● **DOCUMENT SECTION**:

706 F2d 1198 United States v. Ceballos a

706 F.2d 1198

13 Fed. R. Evid. Serv. 673

UNITED STATES of America, Plaintiff-Appellee,
German CEBALLOS, Frank Joseph Williams, David Larue
Williams, Juan Caicedo Rodriguez, Pedro A.
Jimenez, Jesus Antonio Mesa, Leopoldo
Caicedo, and Gratiniano
Vallecilla Prado,

No. 81-5527.

United States Court of Appeals,
Eleventh Circuit.

June 10, 1983.

H. Lee Bauman, Miami, Fla., for Frank J. Williams.

Davis G. Anderson, Jr. (Court-appointed), Tampa, Fla., for David Larue Williams & Ceballos.

Robert A. Herce (Court-appointed), Tampa, Fla., for Juan C. Rodriguez.

Thomas M. Gonzalez (Court-appointed), Tampa, Fla., for Jesus Antonio Mesa, Pedro A. Jimenez, L. Caicedo & C.V. Prado.

William B. King, Asst. U.S. Atty., Tampa, Fla., for plaintiff-appellee.

Appeals from the United States District Court for the Middle District of Florida.

● **WRITTEN TASKS**:
1) Translate the following sentence from the case header into Spanish: "Appeals from the United States District Court for the Middle District of Florida."
2) Reproduce verbatim the portion of the case header starting at "No. 81-5527." and ending at "Juan C. Rodriguez.".

● **DATA BLOCK**:
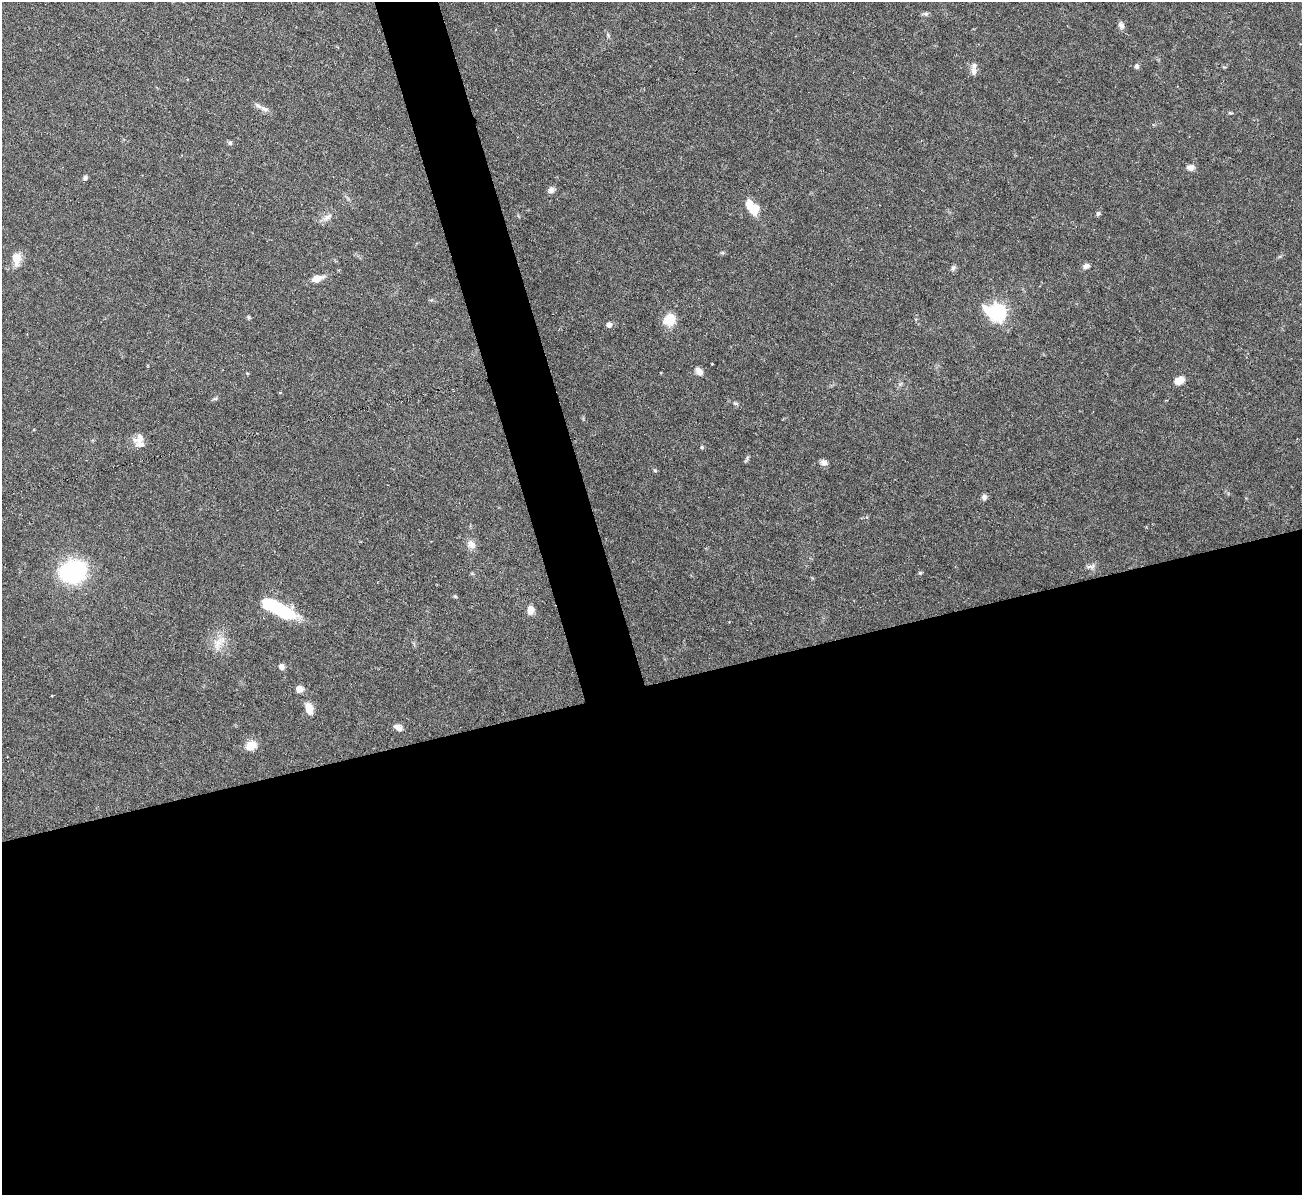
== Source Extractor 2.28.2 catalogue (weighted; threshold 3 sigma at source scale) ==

● **SOLUTIONS FOR EACH TASK**:
1) Apelaciones del Tribunal de Distrito de los Estados Unidos para el Distrito Medio de Florida.

2)
No. 81-5527.

United States Court of Appeals,
Eleventh Circuit.

June 10, 1983.

H. Lee Bauman, Miami, Fla., for Frank J. Williams.

Davis G. Anderson, Jr. (Court-appointed), Tampa, Fla., for David Larue Williams & Ceballos.

Robert A. Herce (Court-appointed), Tampa, Fla., for Juan C. Rodriguez.